In order for the intentional homicide to be reduced to manslaughter a sudden unexpected provocation, encounter, or assault must occur tending to excite the passion beyond control. It is the sudden happening or occurrence of the provocation rendering the mind incapable of reflection and obscuring reason that establishes the absence of malice and premeditation. State v. Clough, 327 Mo. 700, 38 S.W.2d 36 (1931) [1]; State v. Patterson, 484 S.W.2d 278 (Mo.1972) [1]; State v. Hubbard, 484 S.W.2d 224 (Mo.1972). While movant testified he was scared of the deceased at the time he fired the shots, there was no evidence of sudden provocation capable of obscuring reason or rendering the mind incapable of reflection. Movant’s testimony was that when he saw deceased come out of the Municipal Courts building and start walking in his direction he (movant) “just turned around and started shooting.” He inflicted four wounds on deceased. The evidence shows a malicious intent to kill. There was no indication of any sudden provocation, encounter or assault by deceased at the time defendant began shooting. Threats made earlier by deceased do not provide the necessary provocation. See State v. Clough, supra. As a matter of law there was no evidence to support a finding of manslaughter.

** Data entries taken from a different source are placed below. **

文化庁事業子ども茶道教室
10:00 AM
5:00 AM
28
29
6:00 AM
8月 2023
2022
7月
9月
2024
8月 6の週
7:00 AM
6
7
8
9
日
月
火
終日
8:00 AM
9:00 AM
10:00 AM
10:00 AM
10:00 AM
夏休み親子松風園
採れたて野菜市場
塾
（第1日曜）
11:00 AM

We do not find the determination of the trial court concerning ineffective assistance of counsel clearly erroneous. Accepting as true the allegations in movant’s motion and the truth of the statements of possible witnesses filed as exhibits we find no basis for a finding that movant was denied a fair trial because of counsel’s failure to conduct an investigation. The motion does not allege that the existence of some of these possible witnesses was called to the attention of counsel. Much of the testimony they are alleged to have been ready to give was clearly inadmissible either on hearsay or relevancy grounds. That evidence which might have been ad*149missible was solely cumulative of events occurring one or two days before the shooting. On direct appeal and again here we have held that those events did not support either a manslaughter or self-defense submission. Additional, cumulative testimony concerning the same events does not change that. The failure of counsel to investigate, alleged by movant, did not deny movant a defense to which he was entitled nor deny him a fair trial. Floyd v. State, 518 S.W.2d 700 (Mo.App.1975).

Judgment affirmed.

NORWIN D. HOUSER, Special Judge, concurs in result. ALDEN A. STOCKARD, Special Judge, concurs.